Essa anomalia poderia existir em outro lugar na Malásia?

“Embora a probabilidade dessa ocorrência permaneça baixa, não é totalmente implausível”, disse Munira. “O PDRM provavelmente já conduziu investigações completas sobre outros ex-membros desde o incidente”, ela acrescentou, usando a abreviação malaia para Polis Diraja Malaysia ou Polícia Real da Malásia. “No entanto, é imperativo que nossos stakeholders obtenham uma compreensão mais profunda da natureza da ameaça para formular respostas mais eficazes e mitigar os riscos associados.

O chefe de polícia da Malásia anunciou recentemente que as delegacias permanecerão abertas 24 horas por dia, mas seus portões fecharão a partir das 22h para evitar que ataques terroristas ocorram novamente.

“Minha preocupação é que a decisão de fechar pequenas delegacias de polícia depois das 22h parece ser uma solução de curto prazo”, acrescentou Munira. “Essa medida pode inadvertidamente levar a um efeito de deslocamento, onde os perpetradores podem simplesmente mudar seu foco para alvos diferentes se isso acontecer novamente.”

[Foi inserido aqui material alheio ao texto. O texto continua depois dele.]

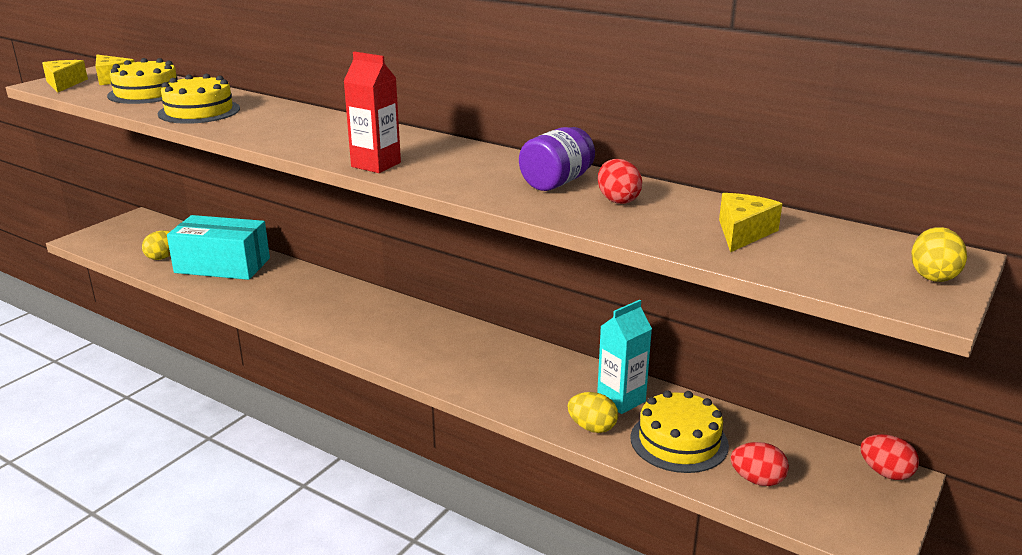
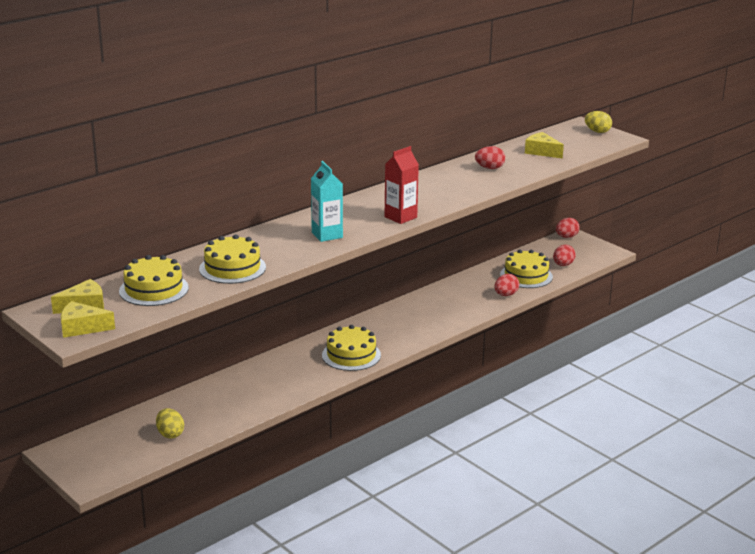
camera: 75 degrees left, 0 degrees up
turquoise box [167,215,270,280] -> none
purple jar [519,127,595,191] -> none
yellow egg [567,392,618,433] -> red egg [494,274,519,296]
turquoise carton [597,300,652,414] -> turquoise carton moved to [311,161,343,242]
none -> yellow cake [322,325,381,371]

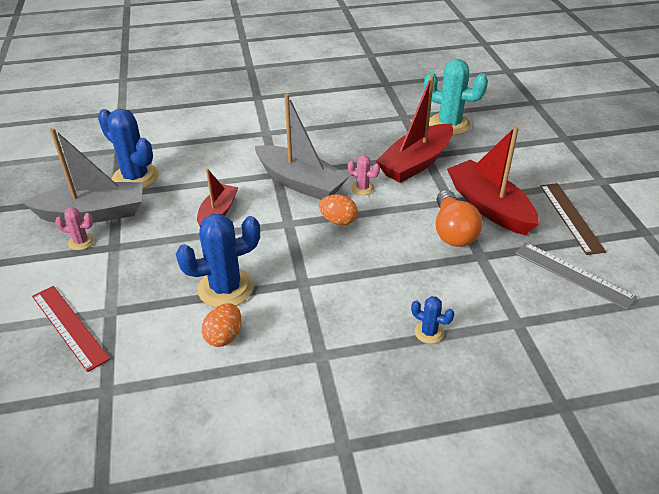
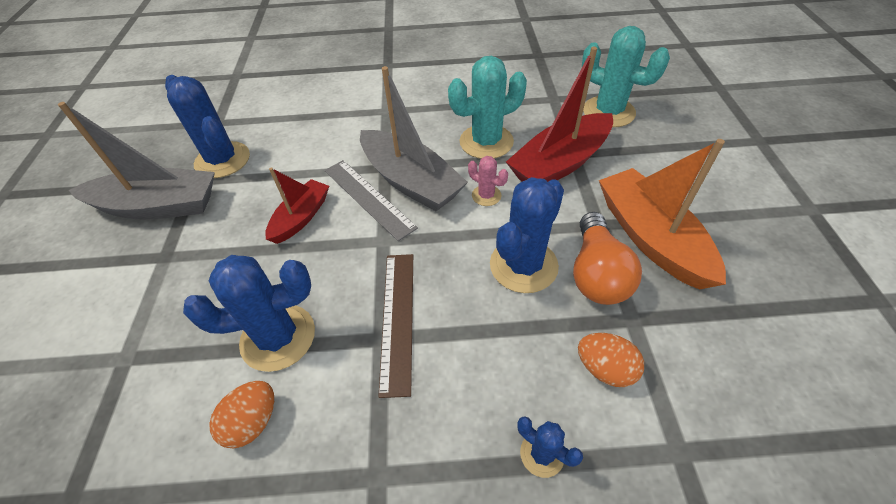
camera: 10 degrees right, 10 degrees up
red ruler [32,286,110,372] -> none
pink cactus [55,207,94,250] -> none
orange egg [319,194,358,226] -> orange egg moved to [578,333,644,387]
red boat [447,126,539,235] -> orange boat [599,139,726,290]
grey ruler [515,242,637,310] -> grey ruler moved to [325,160,418,241]
brown ruler [540,183,606,255] -> brown ruler moved to [378,254,413,398]
none -> turquoise cactus [448,56,527,159]
none -> blue cactus [490,177,564,293]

Yeo disse que, com base nas evidências disponíveis, é provável que a família malaia, descrita em um comentário em The Diplomat como uma célula isolada, foi radicalizada de forma independente.

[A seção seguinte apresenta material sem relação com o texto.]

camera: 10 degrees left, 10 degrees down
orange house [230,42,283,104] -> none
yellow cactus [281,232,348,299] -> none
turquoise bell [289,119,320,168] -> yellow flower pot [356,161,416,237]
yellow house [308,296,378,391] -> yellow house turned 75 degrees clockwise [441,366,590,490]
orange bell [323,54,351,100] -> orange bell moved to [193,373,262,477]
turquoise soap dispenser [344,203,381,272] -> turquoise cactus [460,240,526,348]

“Não há evidências de uma rede coordenada”, disse Yeo. “Aqui, acho importante enfatizar que não há um perfil único de terrorista. Casos de radicalização provavelmente serão distribuídos aleatoriamente pela população.

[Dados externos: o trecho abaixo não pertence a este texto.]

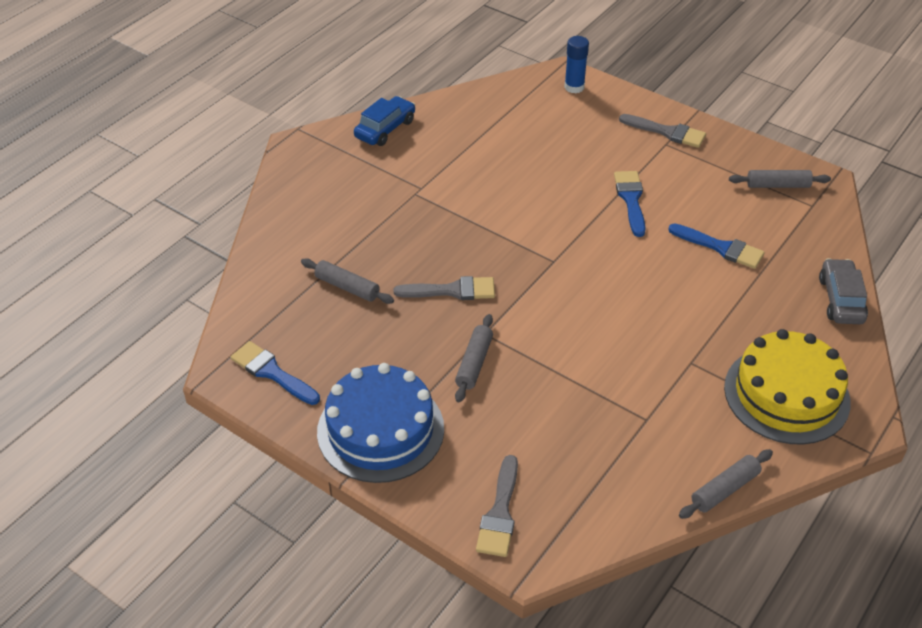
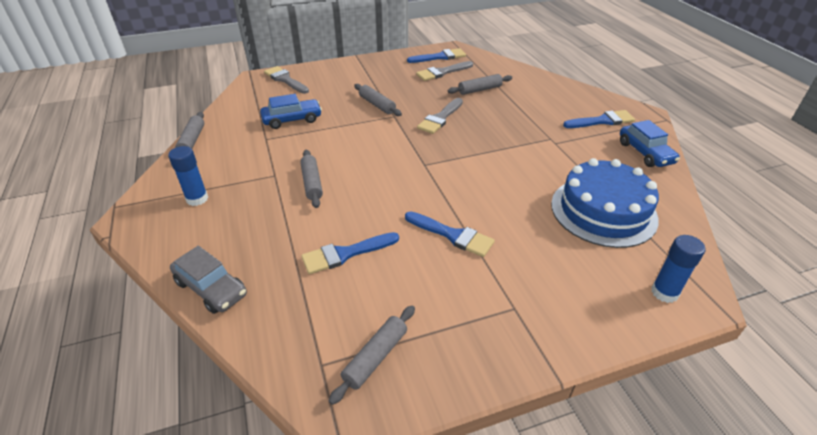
camera: 125 degrees right, 5 degrees down
blue cake [317,363,444,483] -> blue cake moved to [551,158,659,248]
grey brush [619,114,706,148] -> grey brush moved to [416,61,473,81]
yellow cake [724,329,851,445] -> blue glue stick [168,146,208,206]
none -> blue car [260,94,322,129]
none -> grey rolling pin [300,150,323,208]
none -> blue brush [563,110,635,128]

“No entanto, é importante notar que os terroristas representam apenas as seções mais extremas da sociedade. Acredito que a maioria das pessoas se opõe ao terrorismo. Portanto, devemos ser otimistas e vigilantes sobre a ameaça terrorista.”

Yeo disse que o ataque à delegacia de polícia foi um choque para analistas porque a Malásia não foi um alvo explícito de grupos terroristas organizados. Embora houvesse conspirações na Malásia antes, de acordo com Yeo, elas não foram conduzidas por grupos organizados como o JI, JAD ou o Abu Sayyaf Group no sul das Filipinas.

“Não havia precedentes de grupos terroristas direcionando (um) ataque diretamente contra a Malásia, diferentemente da Indonésia e das Filipinas. Os complôs na Malásia tendem a ser orquestrados por indivíduos que foram inspirados por influenciadores carismáticos online”, disse ele.

Após o ataque à delegacia de polícia, a polícia da Malásia prendeu mais pessoas em junho por supostas ligações com o Estado Islâmico, conspirações para atacar o rei, o primeiro-ministro, dignitários, incluindo altos oficiais da polícia, e disseminação da ideologia do Estado Islâmico.

Alguns dos suspeitos eram supostamente reincidentes.

Com toda essa onda de prisões ligadas ao Estado Islâmico, o grupo terrorista ressurgiu na Malásia?

“Não necessariamente”, disse Munira. “Ressurgimento indicaria crescimento ou expansão. Haveria um esforço maior de reconstrução. Nesta conjuntura, eles ainda estão sendo rastreados, interrompidos e descarrilados.”

Yeo concordou que não houve ressurgimento do Estado Islâmico por si só. Ele ressaltou que o número anual de prisões relacionadas ao terrorismo variou entre 50 a 150 prisões anualmente entre 2014 e 2019, “No entanto, há um declínio acentuado no número de prisões terroristas após 2020. Isso deve nos levar a nos perguntar: o que causou o declínio acentuado do terrorismo na Malásia? A Malásia fez algo tão significativo para justificar tal redução nos números? Não acho que nenhuma política possa justificar uma redução tão drástica no número de prisões.”

Yeo disse que uma especulação é que a COVID-19 levou à repriorização de escolhas individuais e que medidas de distanciamento seguro podem ter limitado as oportunidades de ataques.